Table 5 Input variable (X) and order based on the highest correlation to an output variable SBP (y1) and DBP (y2)
Table 6 An output (y1 and y2) variable

The machine learning performance of NB, DT, ANN, and LoR was good as evidenced by the high precision (≥90%), accuracy (≥84%), and sensitivity (≥80%) for SBP and DBP (Table 7).

Table 7 Machine learning performance

Discussion

The results show that the antihypertensive drugs used in this study do not necessarily reduce SBP and DBP. This is in line with research conducted by Marco et al. investigating the mean decrease in SBP and DBP achieved by antihypertensive drugs which showed that several sociodemographic factors such as sex, ethnicity, and obesity are associated with the antihypertensive response [25].

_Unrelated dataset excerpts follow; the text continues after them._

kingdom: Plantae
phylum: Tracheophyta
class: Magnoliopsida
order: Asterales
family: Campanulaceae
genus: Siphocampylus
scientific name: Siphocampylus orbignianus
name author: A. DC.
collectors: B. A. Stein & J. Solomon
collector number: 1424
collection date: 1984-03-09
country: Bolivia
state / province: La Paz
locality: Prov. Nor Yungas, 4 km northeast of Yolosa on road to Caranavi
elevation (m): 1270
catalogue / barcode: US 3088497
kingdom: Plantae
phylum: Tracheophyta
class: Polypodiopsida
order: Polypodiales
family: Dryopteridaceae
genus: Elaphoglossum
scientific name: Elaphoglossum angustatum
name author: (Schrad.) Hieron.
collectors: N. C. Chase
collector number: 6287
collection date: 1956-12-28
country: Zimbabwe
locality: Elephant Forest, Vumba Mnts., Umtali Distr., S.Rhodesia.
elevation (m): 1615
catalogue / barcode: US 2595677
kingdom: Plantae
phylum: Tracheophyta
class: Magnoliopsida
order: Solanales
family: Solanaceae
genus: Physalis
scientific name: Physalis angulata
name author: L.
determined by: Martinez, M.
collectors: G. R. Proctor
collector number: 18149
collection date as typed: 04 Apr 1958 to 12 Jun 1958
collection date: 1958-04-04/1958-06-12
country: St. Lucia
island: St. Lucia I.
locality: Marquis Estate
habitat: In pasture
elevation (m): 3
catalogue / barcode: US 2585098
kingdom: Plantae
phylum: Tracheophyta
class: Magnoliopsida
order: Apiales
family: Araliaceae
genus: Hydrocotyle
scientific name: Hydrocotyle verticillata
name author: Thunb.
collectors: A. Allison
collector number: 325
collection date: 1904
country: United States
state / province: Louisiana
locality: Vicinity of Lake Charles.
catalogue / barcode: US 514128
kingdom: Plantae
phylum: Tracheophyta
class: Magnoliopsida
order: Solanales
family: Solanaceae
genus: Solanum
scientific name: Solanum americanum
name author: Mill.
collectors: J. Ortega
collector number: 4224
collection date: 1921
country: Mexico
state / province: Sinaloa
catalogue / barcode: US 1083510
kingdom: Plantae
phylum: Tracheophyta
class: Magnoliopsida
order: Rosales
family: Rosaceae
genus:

The machine learning performed well in predicting whether a person with hypertension with certain characteristics would experience a decrease in SBP and DBP after taking antihypertensive drugs. Machine learning can be used for very large datasets and is an effective predictor when used with the features determined as affecting blood pressure. According to the performance indicators of precision, accuracy, precision and recall, and sensitivity, logistic regression has the most stable performance, followed by the decision tree, artificial neural network, and Naïve Bayes. Both the artificial neural network and logistic regression were equally good at predicting a decreased SBP, whereas logistic regression was better at predicting a decreased DBP.

Strength

This is the first study to investigate the decreased SBP and DBP of male hypertensive patients with a history of smoking history using machine learning models. This is a real condition study as the participants were hypertensive males selected from the public health center (puskesmas) medical records between July and November 2022.

Limitation

The sample was relatively small, so the machine learning models should be trained and tested using larger datasets and more features to confirm these results and increase the accuracy of the predictions. Not all blood pressure data in this study was measured using enumerators because the participants were prescribed hypertension treatment by their doctors.

Conclusion

The machine learning models Naïve Bayes, artificial neural network, logistic regression, and decision tree can be used to predict the decrease in SBP and DBP in hypertensive patients who are taking antihypertensive drugs. Since the decrease in SBP and DBP can be influenced by many factors not considered in this study such as patient compliance with taking drugs, obesity, and types of drugs, future research involving larger datasets and more features is needed.